Where Did the Term “Shot in the Arm” Come From?
It might not be what you thought.
A Word-Nerd Wonders…
We’ve been waiting for the COVID vaccine, the shot in the arm we all need.
On the day before the much-anticipated, much-needed vaccine arrived in the United States, I began wondering about the phrase “shot in the arm.” When did it originate? How did it come into popular use? (If that seems an odd thing to wonder about, just remember that I am a word-nerd.)
According to the Cambridge Dictionary, the definition of “shot in the arm” is
“something that has a sudden, strong, positive effect on something else providing encouragement and new activity.”

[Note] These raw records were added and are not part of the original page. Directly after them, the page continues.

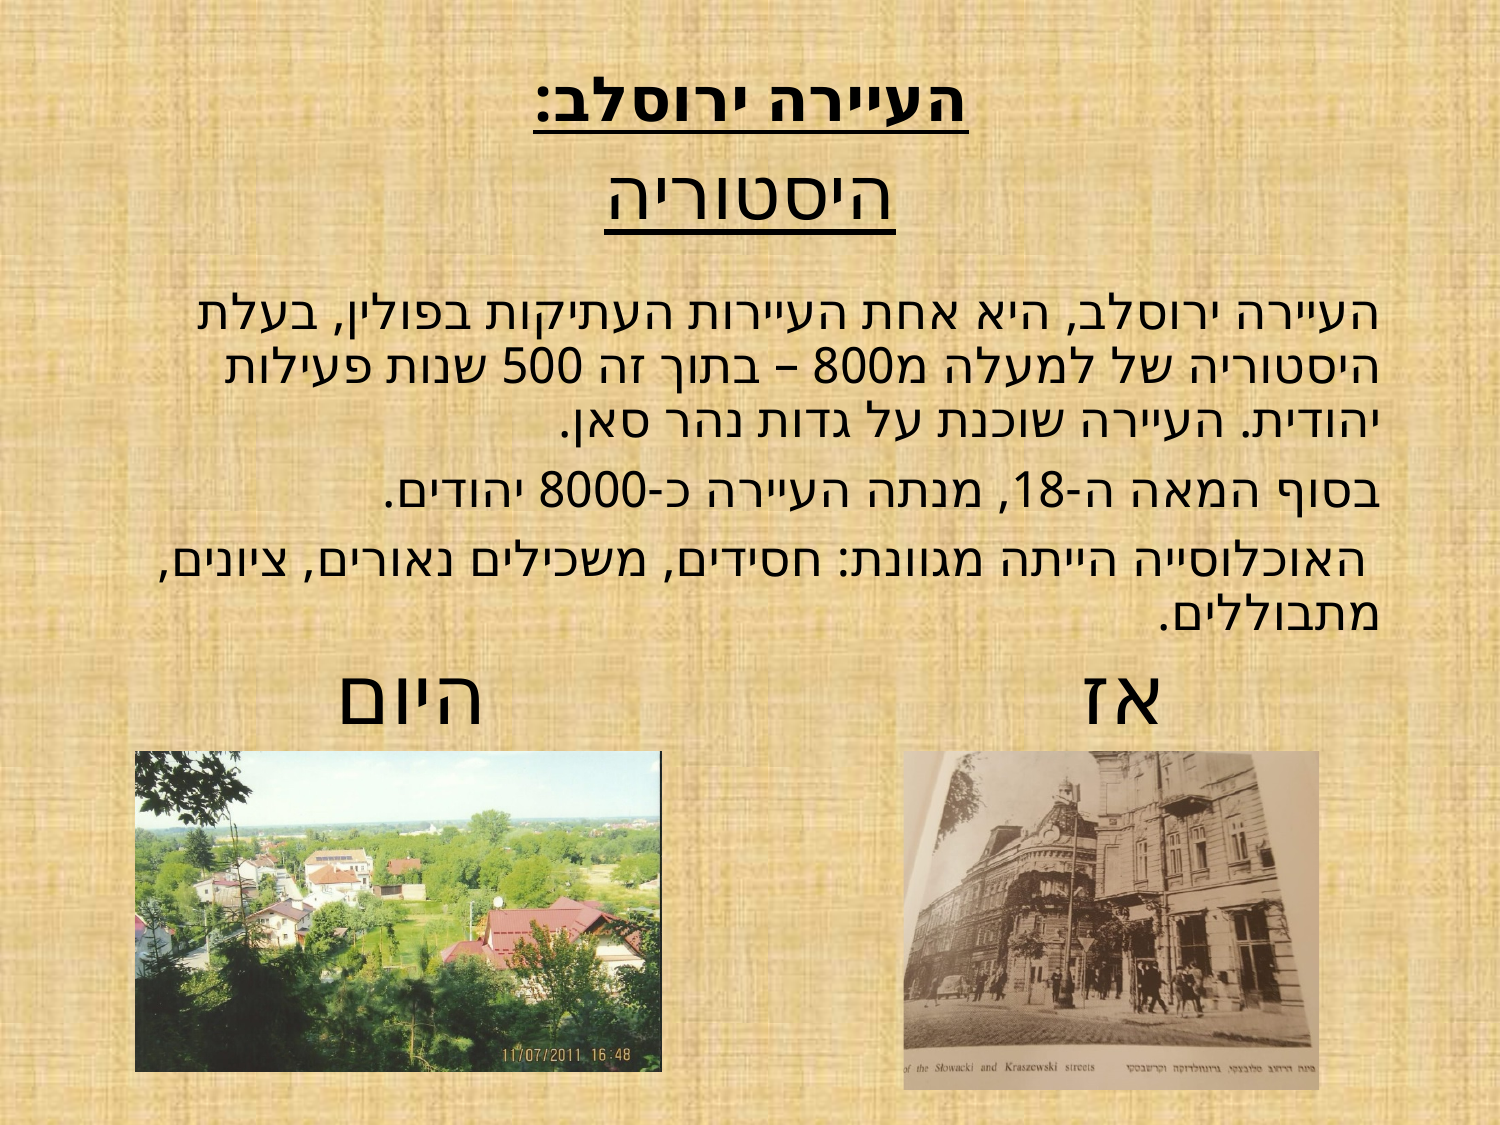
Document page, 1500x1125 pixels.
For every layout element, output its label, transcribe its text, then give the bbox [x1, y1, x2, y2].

text_box היסטוריה [460, 137, 1040, 242]
text_box אז [1066, 633, 1182, 749]
title העיירה ירוסלב: [103, 60, 1398, 209]
picture [0, 0, 1500, 1125]
text_box היום [320, 633, 502, 749]
list העיירה ירוסלב, היא אחת העיירות העתיקות בפולין, בעלת היסטוריה של למעלה מ800 – בתוך זה 500 שנות פעילות יהודית. העיירה שוכנת על גדות נהר סאן. בסוף המאה ה-18, מנתה העיירה כ-8000 יהודים. האוכלוסייה הייתה מגוונת: חסידים, משכילים נאורים, ציונים, מתבוללים. [103, 278, 1397, 993]
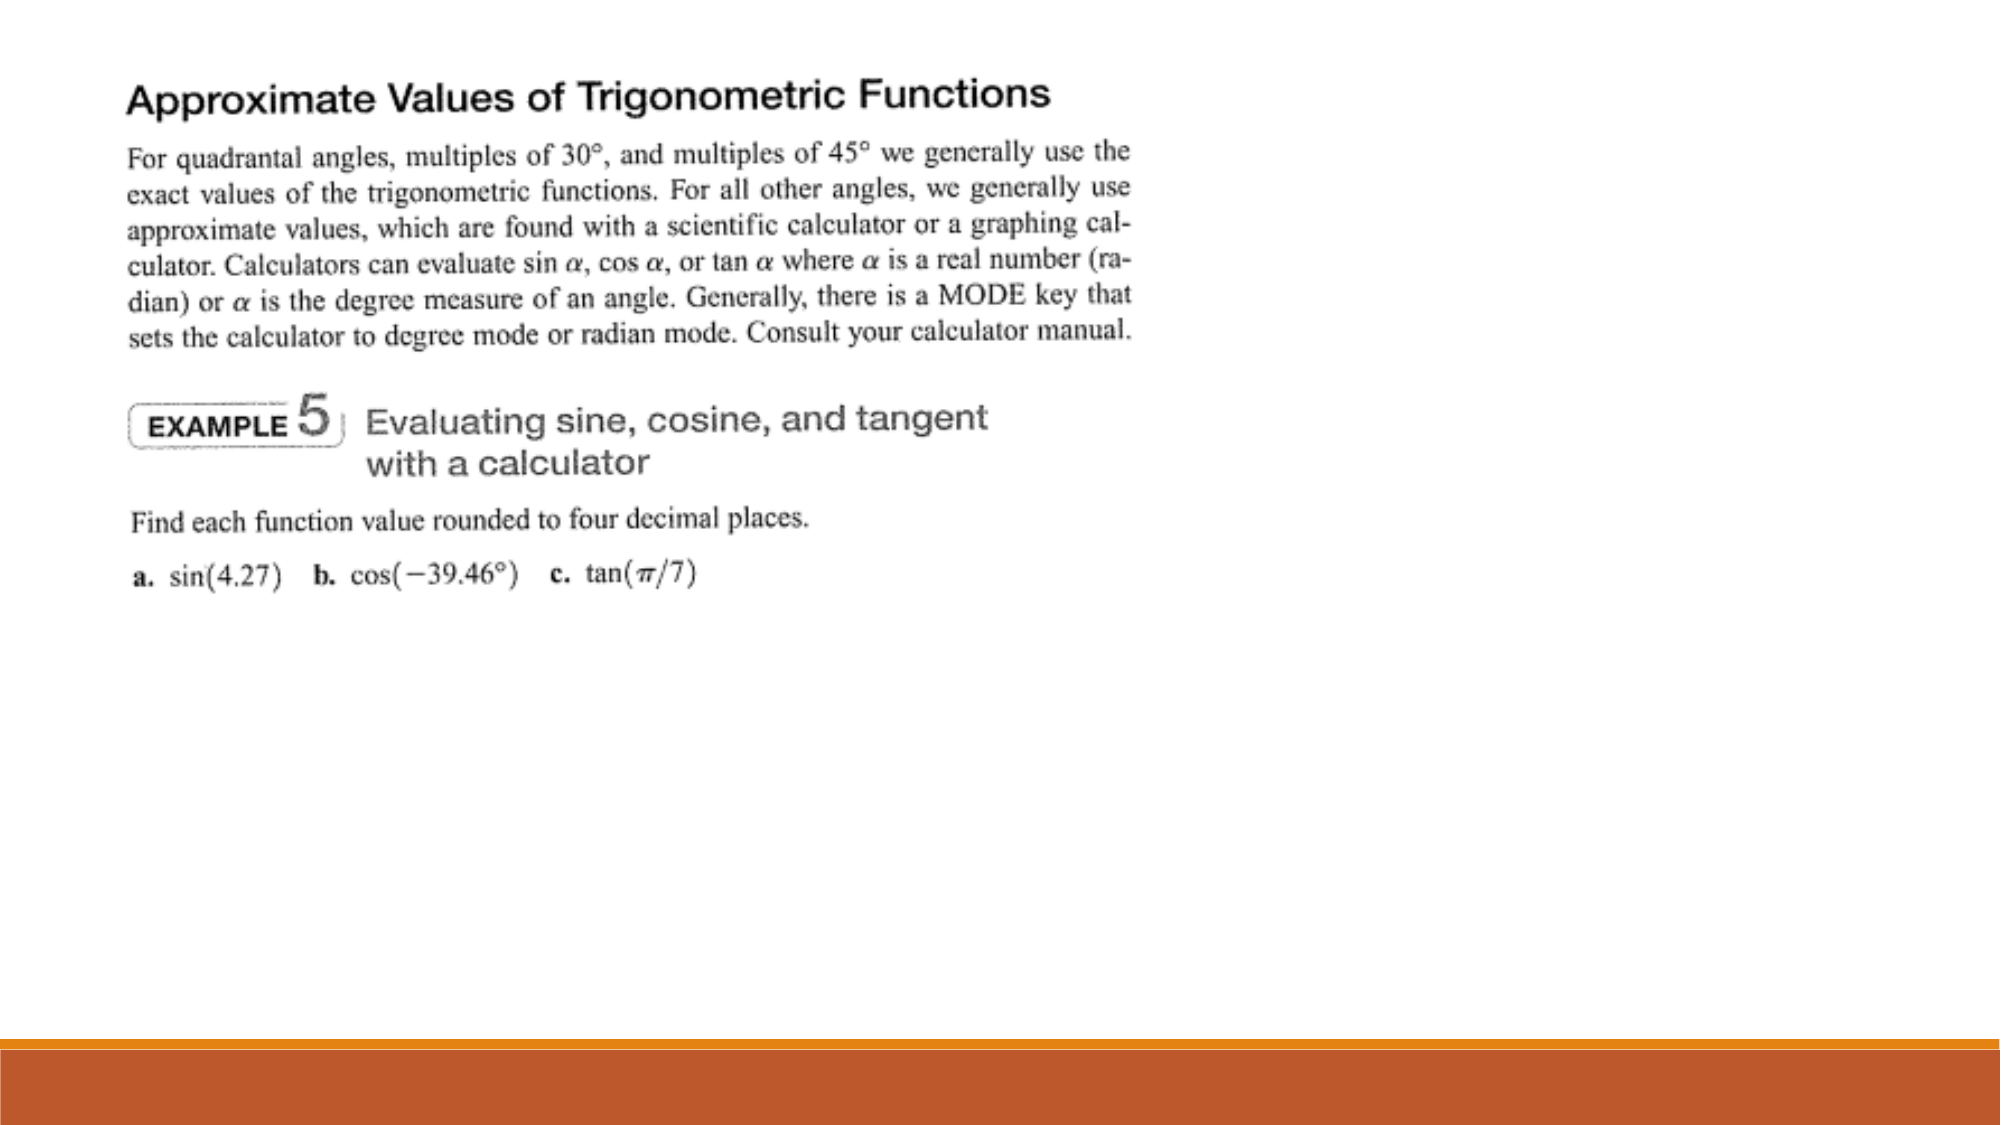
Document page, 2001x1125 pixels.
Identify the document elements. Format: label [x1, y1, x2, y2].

My guess was that the term “shot in the arm” originated in the 1950s with the introduction of the polio vaccine.
If you would guess the same thing, we’d both be wrong.

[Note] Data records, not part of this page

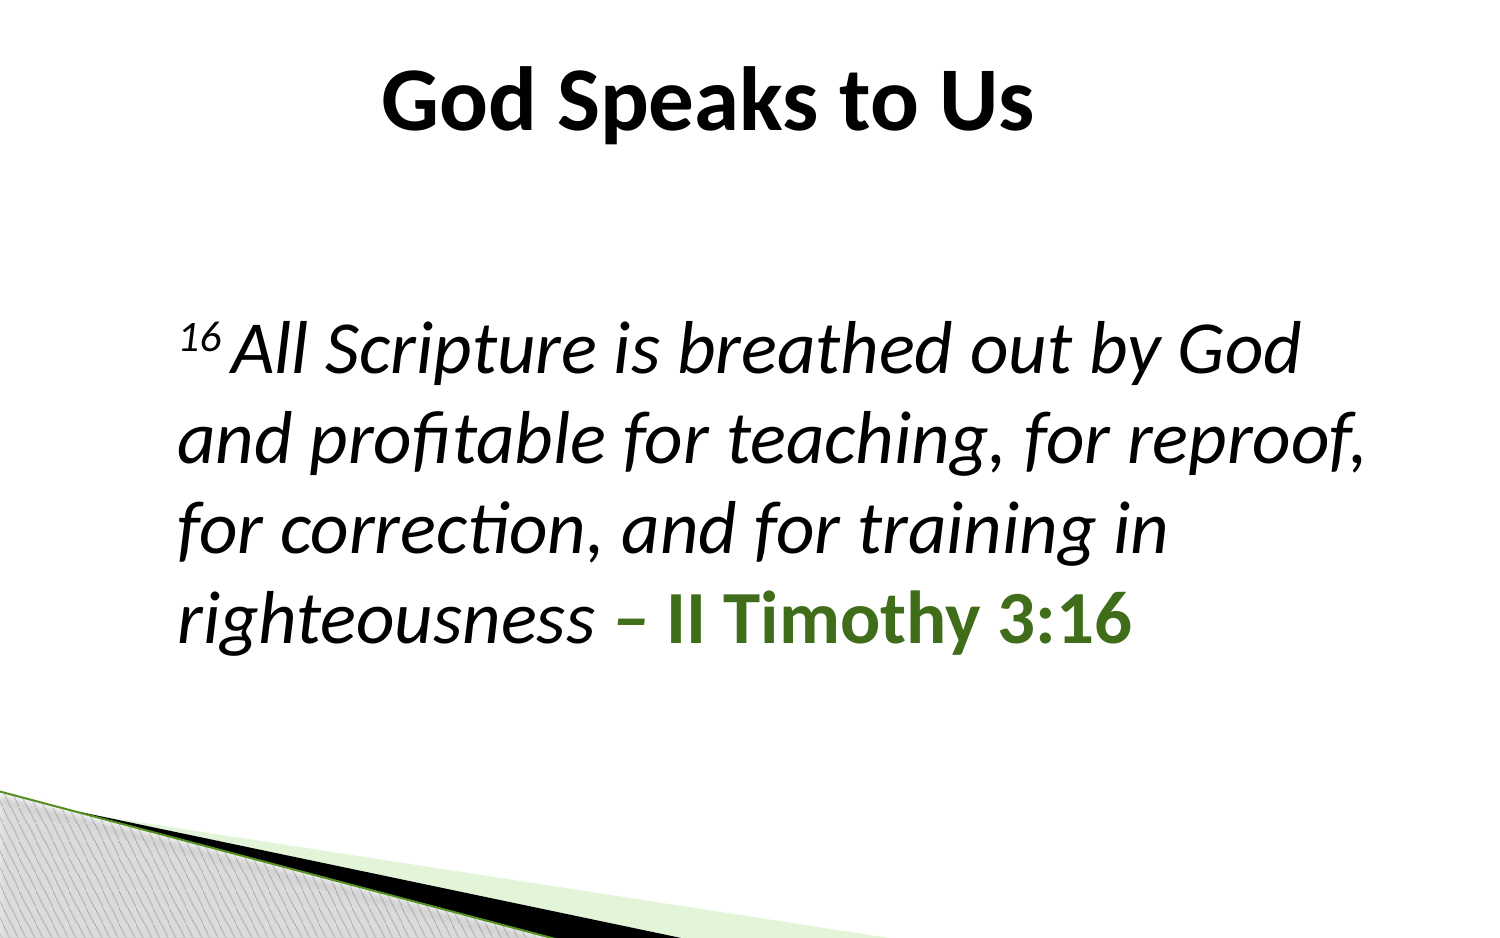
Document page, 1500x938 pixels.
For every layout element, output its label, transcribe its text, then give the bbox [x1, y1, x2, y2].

text_box 16 All Scripture is breathed out by God and profitable for teaching, for reproof, for correction, and for training in righteousness – II Timothy 3:16 [162, 291, 1405, 667]
title God Speaks to Us [0, 31, 1417, 157]
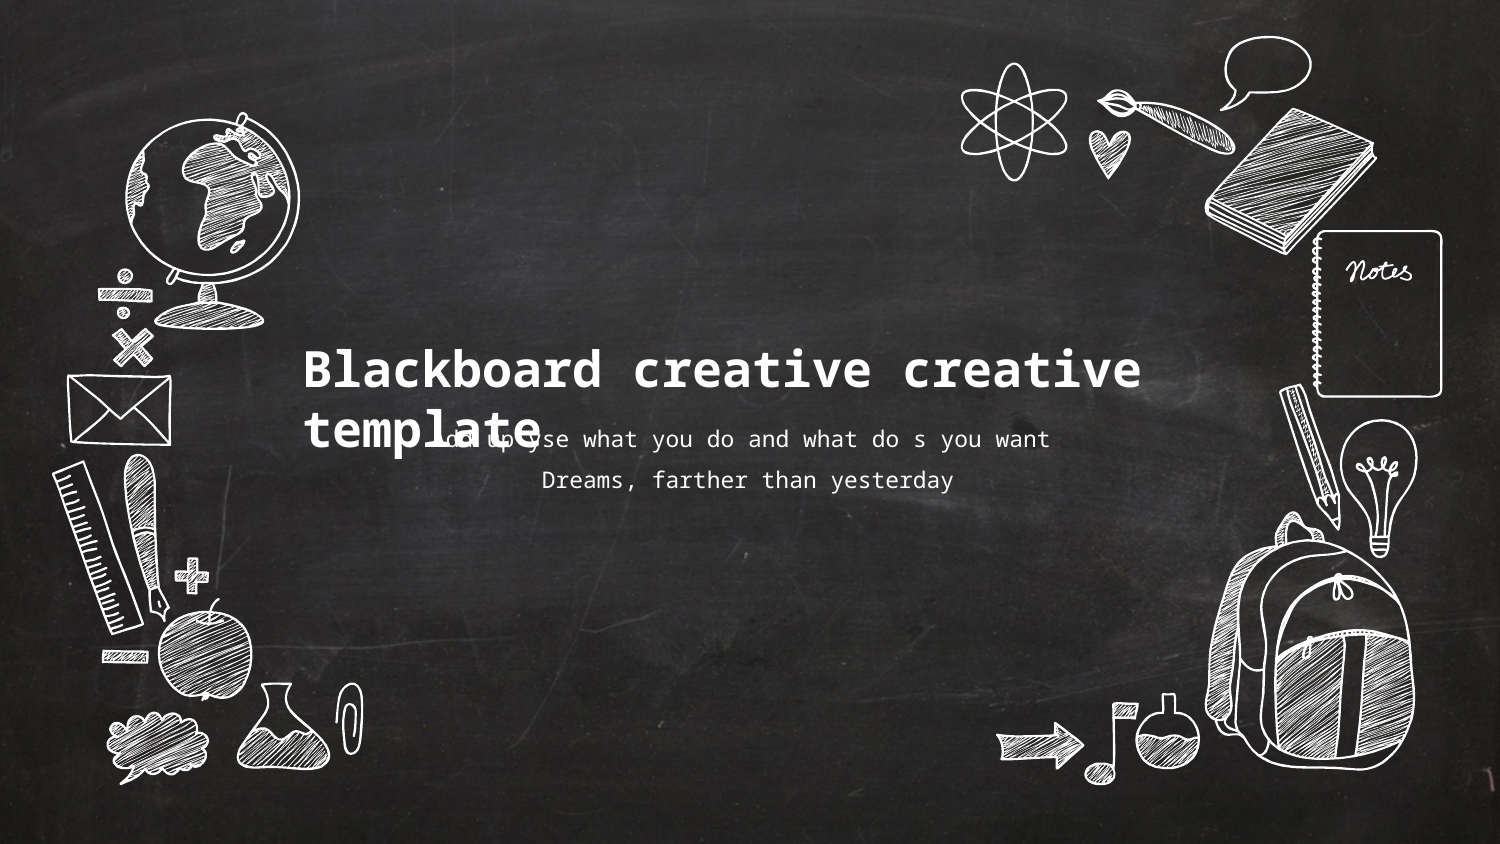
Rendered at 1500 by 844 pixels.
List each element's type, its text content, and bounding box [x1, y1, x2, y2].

text_box [1084, 702, 1139, 786]
text_box [1339, 419, 1418, 559]
text_box [1311, 229, 1443, 398]
text_box [157, 600, 162, 608]
text_box Add up yse what you do and what do s you want Dreams, farther than yesterday [313, 403, 1169, 501]
picture [0, 0, 1500, 844]
text_box [123, 453, 171, 623]
text_box [52, 460, 145, 636]
text_box [1204, 511, 1416, 771]
text_box [106, 711, 210, 786]
text_box [1345, 260, 1412, 283]
text_box [101, 649, 149, 664]
text_box [125, 111, 301, 330]
text_box [1204, 107, 1378, 256]
text_box [1219, 35, 1312, 112]
text_box [1281, 383, 1341, 531]
text_box [111, 327, 154, 368]
text_box [157, 598, 253, 702]
text_box [174, 557, 210, 595]
text_box [97, 287, 153, 303]
text_box [996, 721, 1085, 770]
text_box [1097, 89, 1236, 155]
text_box [117, 268, 134, 285]
text_box Blackboard creative creative template [287, 330, 1281, 466]
text_box [66, 374, 172, 446]
text_box [960, 62, 1068, 182]
text_box [1088, 130, 1131, 180]
text_box [230, 239, 246, 254]
text_box [335, 682, 364, 755]
text_box [101, 598, 115, 605]
text_box [1135, 692, 1200, 770]
text_box [116, 306, 131, 320]
text_box [236, 682, 331, 771]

More Than a Century Before the Polio Vaccine
The term “shot in the arm” started occurring in popular language way before the polio vaccine of 1955. In fact, vaccines had nothing whatsoever to do with this phrase. Intravenous drug use did.

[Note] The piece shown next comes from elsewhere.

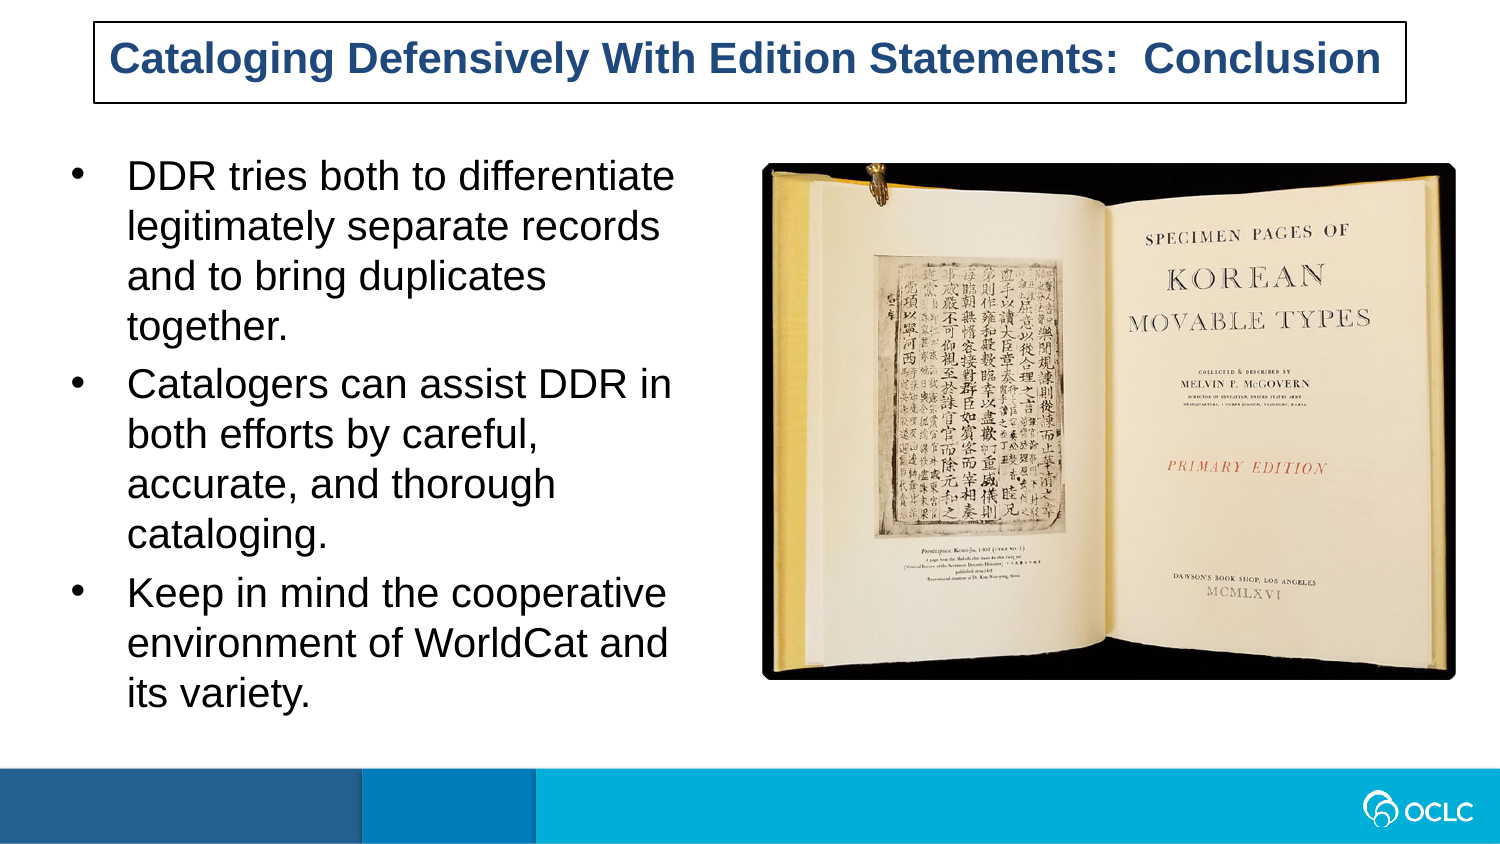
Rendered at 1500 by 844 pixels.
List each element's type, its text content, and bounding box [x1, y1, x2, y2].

list DDR tries both to differentiate legitimately separate records and to bring duplicates together. Catalogers can assist DDR in both efforts by careful, accurate, and thorough cataloging. Keep in mind the cooperative environment of WorldCat and its variety. [55, 141, 715, 745]
picture [762, 163, 1457, 680]
list Cataloging Defensively With Edition Statements: Conclusion [94, 22, 1406, 103]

In 1844, a man named Francis Rynd made the first successful injection using a hypodermic needle. Shortly after that, Alexander Wood created an all-glass syringe so that the dosage could be estimated by viewing the level of medication against marks on the glass. At the same time, a French surgeon, Charles Pravaz, modified the make-up of the syringe, manufacturing it entirely of silver.
By the end of the 1800s, the hypodermic syringe had enabled drugs — both medicinal and illicit — to be injected. In 1804, morphine was refined into a salt that could be put into water and injected. The processing of morphine into a water-soluble crystal was the start of a long line of drugs that could also be put into a solution and injected; quinine in 1820, nicotine in 1828, codeine in 1832, and cocaine in 1855, just to name a few.
Commonplace Behavior
By 1900, it was a common practice for people to inject themselves with drugs or vitamins, hoping for that boost of feeling, that “invigorating effect of injecting drugs, either narcotic or medicinal.” In 1904, a statement about the drug use occurred in the San Francisco Chronicle Supplement:
“I varied hardly a minute each day in the time of taking my injection. My first shot was when I awoke in the morning…”
First Traceable Mention in Popular Culture
The Lewistown (Maine) Evening Journal has this quote from January of 1916, implying that the phrase was commonly understood:
“The vets can give politics a shot in the arm, and the political leaders realize it.” —
Today the phrase, “a shot in the arm” is everywhere. It doesn’t matter that the term originated more than a century ago or that it sometimes referred to non-medicinal drug use. This year, it has a positive connotation.
For me, and millions like me, in 2020, the term “shot in the arm,” is the boost of hope that a COVID vaccine brings to a world that desperately needs it.